CDC’s Business Integrity (BI) team is responsible for protecting CDC’s reputation and license to operate, this includes ensuring that CDC, as a UK Financial Conduct Authority (FCA)-regulated institution, adheres to its regulatory requirements and that CDC’s investees meet the requirements in CDC’s Code of Responsible Investing relating to financial crime compliance (“FCC”) controls. To achieve this, CDC’s BI team conducts FCC due diligence on all our Financial Institutions (FIs) investments to understand processes related to integrity-focused operational risks and FCC programmes. If improvements are identified, the BI team develops a time-bound fit-for-purpose BI action plan that is tailored to the institution’s requirements and risk profile (See BIMS Section). The BI team provides guidance and support during the implementation of the action plan ensuring that the investee meets CDC’s Code of Responsible Investing. Moreover, CDC’s FI investments are requested to submit a Business Integrity Annual Monitoring Report that provides information on efficacy and improvements in BI risk management.

The section covers guidance for key FCC controls for anti-money laundering, counter financing terrorism, sanctions compliance, anti-bribery and corruption, tax evasion, fraud, whistleblowing, market abuse and cyber-security. The guidance is drawn from internationally recognised anti-financial crime international standards, guidance and recommendations including those from the OECD and the Financial Action Task Force (FATF).  Whilst recommending adherence to best practice international and European/UK guidance, FIs must ensure they comply with local financial crime regulations.

Also covered in this section is guidance relating to good corporate governance for FIs, including specific recommendations relating to board structure and responsibilities relating to risk management. CDC believes that high quality corporate governance can have a developmental effect by enhancing an institution’s reputation, improving internal controls, and ultimately helping it seek commercial backing.
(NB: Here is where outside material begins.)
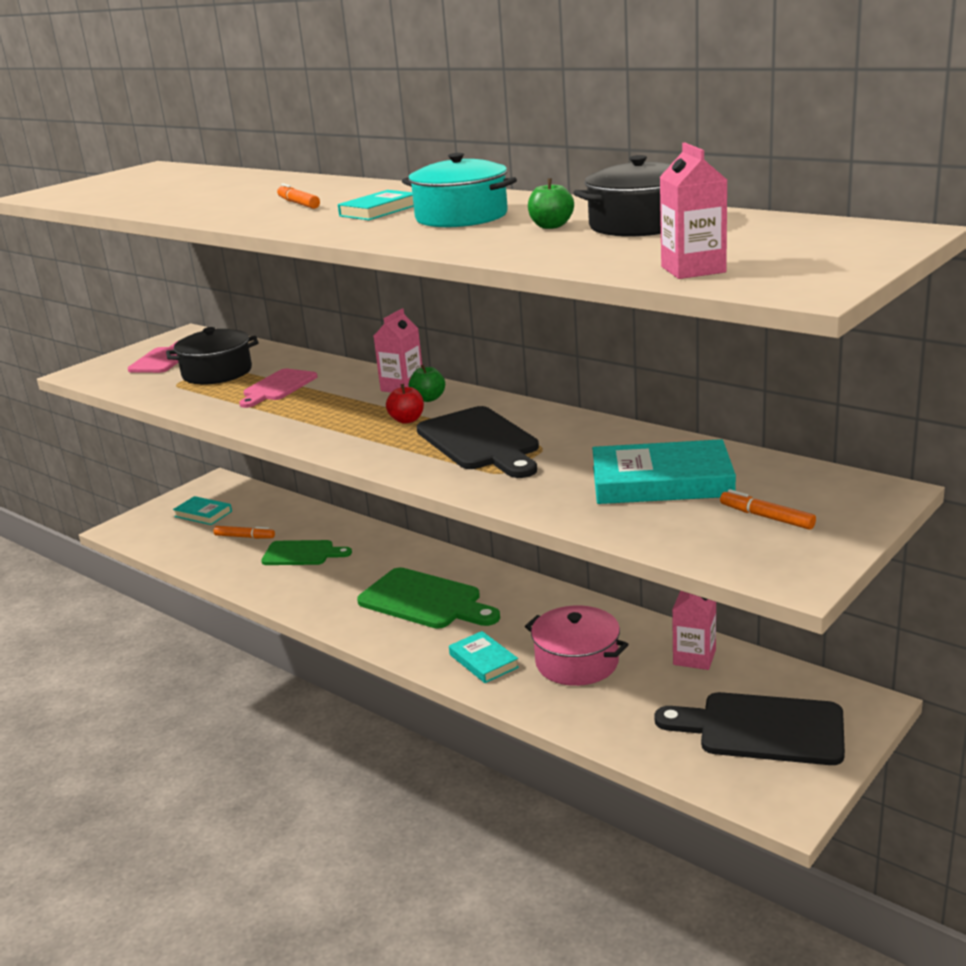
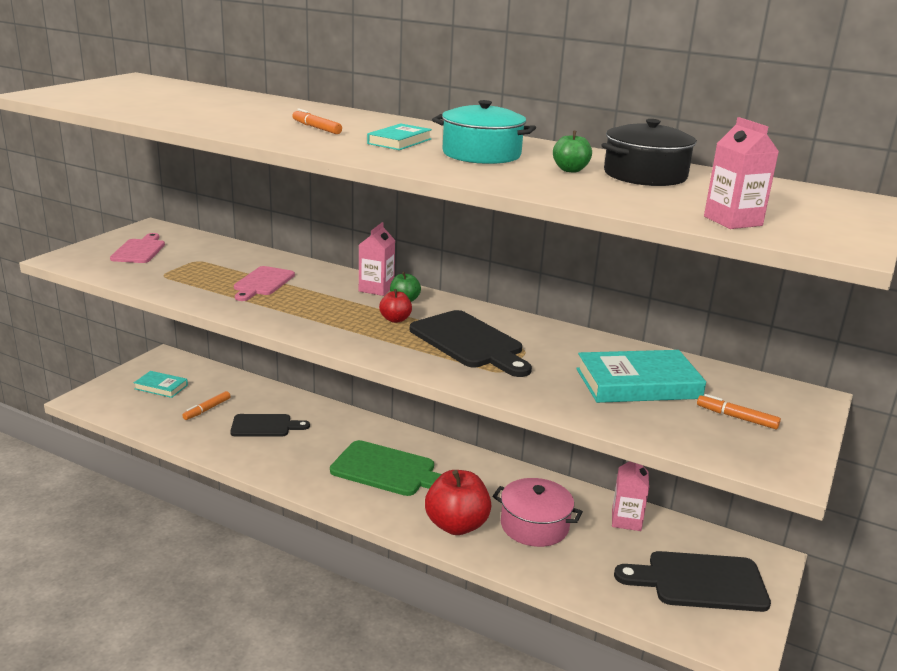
camera: 15 degrees left, 0 degrees up
black pot [166,327,259,384] -> none
orange marker [214,526,275,539] -> orange marker turned 120 degrees clockwise [182,391,230,420]
green cutting board [261,540,352,565] -> black cutting board [230,414,310,437]
turquoise book [449,631,519,683] -> red apple [425,470,491,535]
CDC also believes that strengthening governance and risk management systems around financial crime helps to mitigate regulatory and reputational risk, reduce long-term costs (including the cost of regulatory fines and enforcement) and attract outside investment. Addressing FCC controls also supports initiatives to tackle wider organised crime and human rights abuses, such as modern slavery. In turn, this increases development impact potential alongside fostering prosperous business relationships such as those with corresponding banks.